This book is a collection of the diaristic texts of Monique Levesque and intimate text message conversations with dates, which were exhibited in UNIT/PITT’s gallery space in February of 2016. These posters were also distributed around the city on street poles. The writing participates in anxiety around surveillance, secrecy, vulnerability, romance, performance and gender in digital correspondence. 

Who Am I Afraid to Love? was a project about the criticism of vernacular communication, through the interpersonal politics that occur within a dating context. It also contained an awareness of the vulnerability of making personal stories and intimate messages public. Many of these texts are indexical remnants of bizarre interactions in the digital sphere. There are moments of coercion, condescension, and also complicity in these romantic and sexual dances, but this complicity is an intimate part of being in the world. (And especially of being in the world of dating.) The whole project was undertaken with the criticism of these relationships in mind.

These texts walk the line between personal conversation and a public statement. In publishing these correspondences, does it become a fully public statement? What and who is affected by the “leaking” of your own personal communications? In what ways do personal relationships and conversations uphold systemic forms of violence?

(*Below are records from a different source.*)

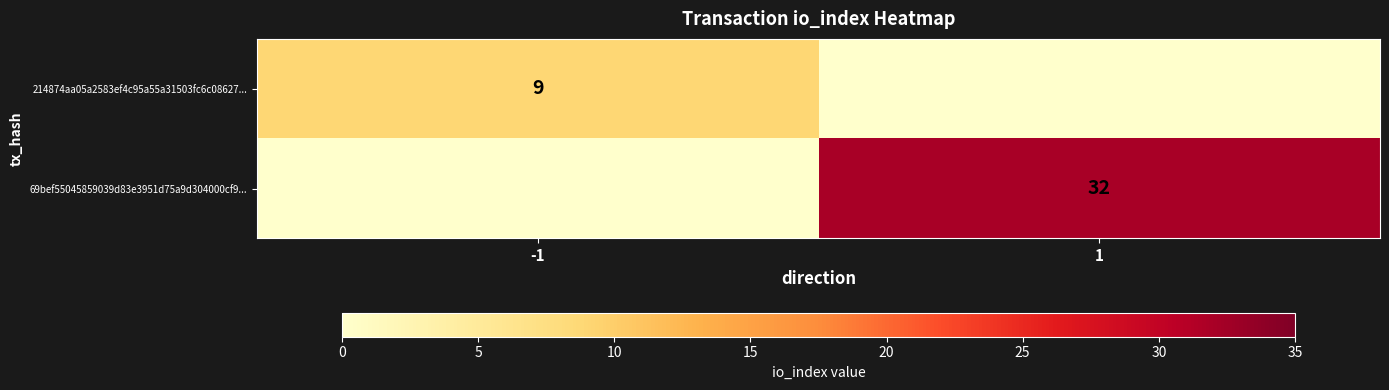

True or false: 214874aa05a2583ef4c95a55a31503fc6c08627... has a value of 9 at -1.

True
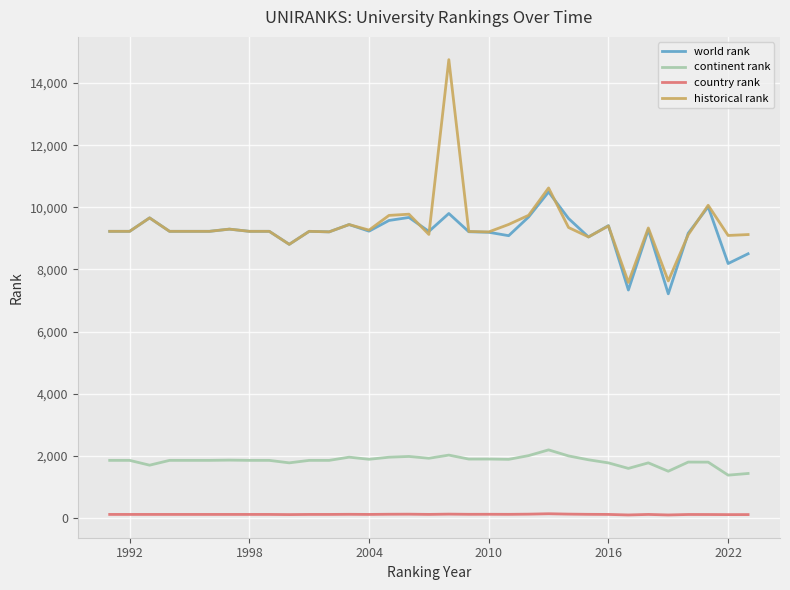

What is the average value of the country rank series?

110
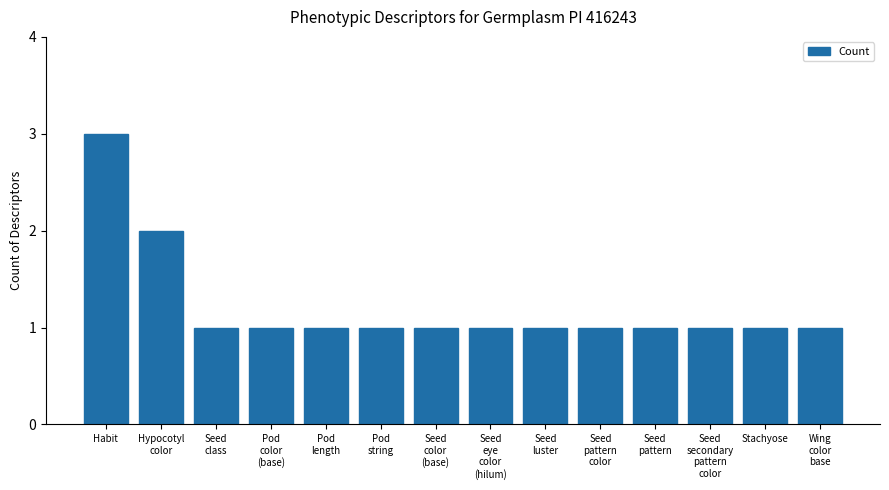

True or false: the data shows 3 at Habit.

True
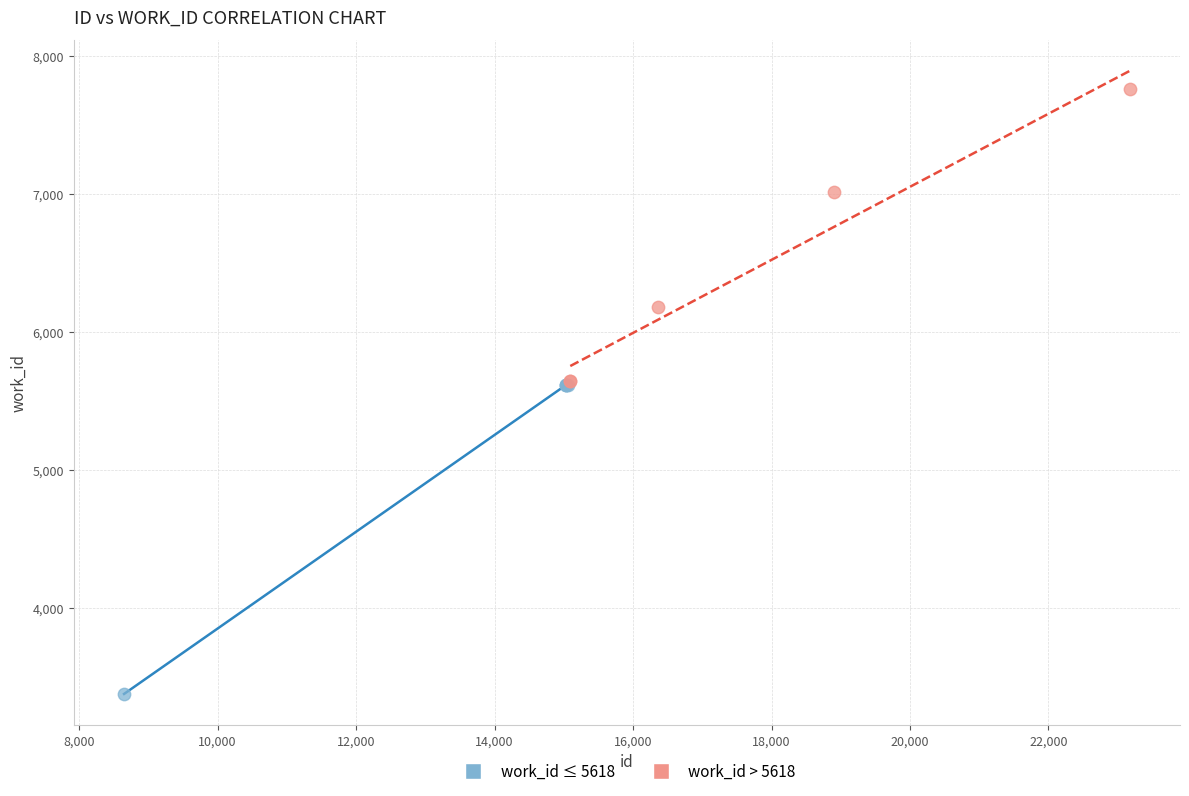

Which series has the largest Y range (max minus min)?

work_id ≤ 5618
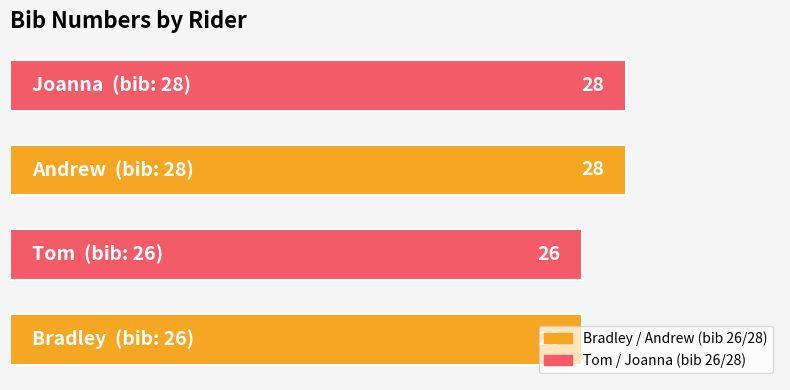

Count the values in the range 26 to 28.

4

The act of putting them into the public sphere was intended to be subversive, to create uncomfortable encounters through a mixture of their familiarity, and the routine intimate violence of which they are evidence.

–Brynn McNab, Curator

ISBN 9781927394304
$40.00
47 pages (printed one side), 11″x17″
SOLD OUT

Monique Levesque was raised in the Canadian prairies by two people whose love story has proved impossible to live up to, or replicate. In 2011 Levesque acquired a BFA from Emily Carr University. Working in alignment with the history of performance in various media, she has since dedicated her work to the pursuit of the romantic comedy.

Brynn McNab graduated with a BFA in Critical and Cultural Studies from Emily Carr University by way of Film Production from NSCAD University. Since then, her work has included writing, curating and editing, including the relaunch of ISSUE magazine in 2014. She is currently interested in an expanded field of writing, which incorporates casual correspondence and co-production.